• Task description: Gather every line of the records below that contains the string "instances", matching its case exactly, and copy each such line in full.

::: Material for this task :::

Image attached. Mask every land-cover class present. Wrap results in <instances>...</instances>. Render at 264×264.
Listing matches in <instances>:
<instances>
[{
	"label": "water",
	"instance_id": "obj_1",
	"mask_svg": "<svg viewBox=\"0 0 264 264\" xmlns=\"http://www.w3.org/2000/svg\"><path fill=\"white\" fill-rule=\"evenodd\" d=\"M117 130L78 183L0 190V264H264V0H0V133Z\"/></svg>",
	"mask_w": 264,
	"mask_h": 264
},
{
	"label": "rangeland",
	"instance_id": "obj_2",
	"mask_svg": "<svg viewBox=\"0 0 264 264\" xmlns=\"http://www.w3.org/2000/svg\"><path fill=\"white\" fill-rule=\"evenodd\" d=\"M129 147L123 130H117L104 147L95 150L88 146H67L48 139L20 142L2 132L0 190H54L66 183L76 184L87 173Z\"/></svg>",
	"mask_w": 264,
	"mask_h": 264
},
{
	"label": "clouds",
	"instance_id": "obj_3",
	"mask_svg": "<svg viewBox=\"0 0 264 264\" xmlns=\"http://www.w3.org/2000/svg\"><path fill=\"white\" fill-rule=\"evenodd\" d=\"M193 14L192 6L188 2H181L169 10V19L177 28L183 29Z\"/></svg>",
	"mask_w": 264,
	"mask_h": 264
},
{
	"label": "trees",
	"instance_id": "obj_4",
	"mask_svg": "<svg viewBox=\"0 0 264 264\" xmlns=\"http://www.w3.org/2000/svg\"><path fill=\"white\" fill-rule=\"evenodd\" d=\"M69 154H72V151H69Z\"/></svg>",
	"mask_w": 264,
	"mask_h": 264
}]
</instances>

:::
::: Material for this task :::

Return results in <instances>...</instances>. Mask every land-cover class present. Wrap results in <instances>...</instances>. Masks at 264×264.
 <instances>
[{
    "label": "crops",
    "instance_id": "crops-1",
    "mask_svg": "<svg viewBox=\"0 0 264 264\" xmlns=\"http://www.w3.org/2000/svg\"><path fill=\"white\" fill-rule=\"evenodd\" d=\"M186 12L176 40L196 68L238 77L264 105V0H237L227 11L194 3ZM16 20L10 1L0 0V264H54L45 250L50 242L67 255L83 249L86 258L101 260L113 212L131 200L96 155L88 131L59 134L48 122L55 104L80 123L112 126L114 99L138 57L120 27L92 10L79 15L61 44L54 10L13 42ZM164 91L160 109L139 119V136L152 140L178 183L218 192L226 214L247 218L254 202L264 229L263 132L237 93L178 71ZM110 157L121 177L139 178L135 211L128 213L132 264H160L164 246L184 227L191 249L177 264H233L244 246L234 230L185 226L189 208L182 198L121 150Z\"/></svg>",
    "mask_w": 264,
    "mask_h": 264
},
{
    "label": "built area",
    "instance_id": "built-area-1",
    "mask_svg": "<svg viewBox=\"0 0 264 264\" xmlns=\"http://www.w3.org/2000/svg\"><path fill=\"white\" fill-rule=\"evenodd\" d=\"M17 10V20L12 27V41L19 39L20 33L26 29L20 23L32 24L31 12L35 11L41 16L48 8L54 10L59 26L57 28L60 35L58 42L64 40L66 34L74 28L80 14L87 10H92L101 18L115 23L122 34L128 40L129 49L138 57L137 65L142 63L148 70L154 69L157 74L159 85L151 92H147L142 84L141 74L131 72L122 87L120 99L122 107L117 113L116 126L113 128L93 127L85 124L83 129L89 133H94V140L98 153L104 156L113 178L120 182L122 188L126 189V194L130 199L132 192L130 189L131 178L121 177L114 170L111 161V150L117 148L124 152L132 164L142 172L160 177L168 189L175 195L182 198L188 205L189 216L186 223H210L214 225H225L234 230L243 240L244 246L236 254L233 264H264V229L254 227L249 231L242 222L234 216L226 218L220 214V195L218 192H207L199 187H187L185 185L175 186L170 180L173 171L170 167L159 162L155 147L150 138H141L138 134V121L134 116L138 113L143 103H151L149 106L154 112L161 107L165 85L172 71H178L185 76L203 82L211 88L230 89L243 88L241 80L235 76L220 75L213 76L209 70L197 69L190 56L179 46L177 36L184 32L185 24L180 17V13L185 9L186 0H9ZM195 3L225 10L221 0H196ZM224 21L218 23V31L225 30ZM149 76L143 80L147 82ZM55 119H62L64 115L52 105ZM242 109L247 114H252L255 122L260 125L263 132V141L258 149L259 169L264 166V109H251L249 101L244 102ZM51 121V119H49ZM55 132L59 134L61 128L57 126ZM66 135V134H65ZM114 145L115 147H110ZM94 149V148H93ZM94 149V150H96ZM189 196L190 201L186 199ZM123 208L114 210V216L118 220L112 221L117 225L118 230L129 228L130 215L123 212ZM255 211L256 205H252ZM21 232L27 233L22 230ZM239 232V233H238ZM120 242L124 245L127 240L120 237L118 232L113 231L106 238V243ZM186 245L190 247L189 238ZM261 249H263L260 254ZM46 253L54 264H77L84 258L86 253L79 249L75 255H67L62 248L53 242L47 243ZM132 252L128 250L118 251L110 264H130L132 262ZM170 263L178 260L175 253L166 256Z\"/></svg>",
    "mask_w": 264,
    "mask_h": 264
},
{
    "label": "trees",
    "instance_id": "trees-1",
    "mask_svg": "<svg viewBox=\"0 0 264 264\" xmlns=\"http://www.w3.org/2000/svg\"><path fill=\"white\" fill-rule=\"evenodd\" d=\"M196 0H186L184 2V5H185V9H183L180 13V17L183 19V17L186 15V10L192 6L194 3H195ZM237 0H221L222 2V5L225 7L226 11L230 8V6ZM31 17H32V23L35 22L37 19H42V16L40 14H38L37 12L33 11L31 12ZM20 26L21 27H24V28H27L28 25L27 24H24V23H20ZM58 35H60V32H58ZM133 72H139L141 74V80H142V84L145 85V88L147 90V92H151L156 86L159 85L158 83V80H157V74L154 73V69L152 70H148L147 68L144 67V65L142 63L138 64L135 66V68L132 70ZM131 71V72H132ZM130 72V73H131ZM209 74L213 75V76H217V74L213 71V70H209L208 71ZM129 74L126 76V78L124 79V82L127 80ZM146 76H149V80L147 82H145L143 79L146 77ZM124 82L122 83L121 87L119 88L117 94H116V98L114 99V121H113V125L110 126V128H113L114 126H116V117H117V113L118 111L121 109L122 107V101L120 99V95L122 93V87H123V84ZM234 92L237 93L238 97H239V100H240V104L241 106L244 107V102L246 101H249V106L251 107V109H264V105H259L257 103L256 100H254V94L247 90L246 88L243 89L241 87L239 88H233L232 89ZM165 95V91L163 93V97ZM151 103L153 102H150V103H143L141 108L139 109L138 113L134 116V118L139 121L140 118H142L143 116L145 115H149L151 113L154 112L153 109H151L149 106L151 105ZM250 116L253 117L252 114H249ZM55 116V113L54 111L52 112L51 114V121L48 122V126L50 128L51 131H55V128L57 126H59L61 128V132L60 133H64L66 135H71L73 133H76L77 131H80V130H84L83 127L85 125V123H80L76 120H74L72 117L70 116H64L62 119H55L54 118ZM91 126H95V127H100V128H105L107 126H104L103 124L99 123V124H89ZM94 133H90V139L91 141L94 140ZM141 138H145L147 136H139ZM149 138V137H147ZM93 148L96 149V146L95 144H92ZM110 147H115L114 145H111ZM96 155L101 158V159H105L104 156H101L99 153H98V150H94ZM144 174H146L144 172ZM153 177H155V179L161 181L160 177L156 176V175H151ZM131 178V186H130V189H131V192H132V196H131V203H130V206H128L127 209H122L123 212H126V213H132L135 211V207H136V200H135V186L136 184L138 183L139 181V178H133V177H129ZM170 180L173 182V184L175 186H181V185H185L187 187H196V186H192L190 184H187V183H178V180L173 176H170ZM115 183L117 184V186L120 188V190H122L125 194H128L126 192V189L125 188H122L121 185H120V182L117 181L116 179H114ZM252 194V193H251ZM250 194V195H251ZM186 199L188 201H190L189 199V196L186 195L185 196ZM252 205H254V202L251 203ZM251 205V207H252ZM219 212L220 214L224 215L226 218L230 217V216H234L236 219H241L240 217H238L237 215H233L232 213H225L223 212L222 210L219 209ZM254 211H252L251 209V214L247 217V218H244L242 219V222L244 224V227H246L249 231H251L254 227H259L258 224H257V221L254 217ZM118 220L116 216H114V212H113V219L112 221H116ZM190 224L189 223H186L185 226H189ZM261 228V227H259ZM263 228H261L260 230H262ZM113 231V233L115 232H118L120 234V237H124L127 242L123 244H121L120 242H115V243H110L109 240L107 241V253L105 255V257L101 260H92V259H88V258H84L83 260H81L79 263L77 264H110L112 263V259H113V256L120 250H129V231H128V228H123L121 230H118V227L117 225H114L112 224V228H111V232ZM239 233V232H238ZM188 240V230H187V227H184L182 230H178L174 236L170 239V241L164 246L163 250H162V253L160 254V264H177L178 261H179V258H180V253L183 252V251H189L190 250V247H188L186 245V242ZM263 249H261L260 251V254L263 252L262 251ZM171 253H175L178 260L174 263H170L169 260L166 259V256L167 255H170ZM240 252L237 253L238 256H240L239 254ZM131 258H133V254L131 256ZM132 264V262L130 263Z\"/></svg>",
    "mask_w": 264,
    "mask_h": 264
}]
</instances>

:::

• Response to this exercise:
Image attached. Mask every land-cover class present. Wrap results in <instances>...</instances>. Render at 264×264.
Listing matches in <instances>:
<instances>
</instances>
Return results in <instances>...</instances>. Mask every land-cover class present. Wrap results in <instances>...</instances>. Masks at 264×264.
 <instances>
</instances>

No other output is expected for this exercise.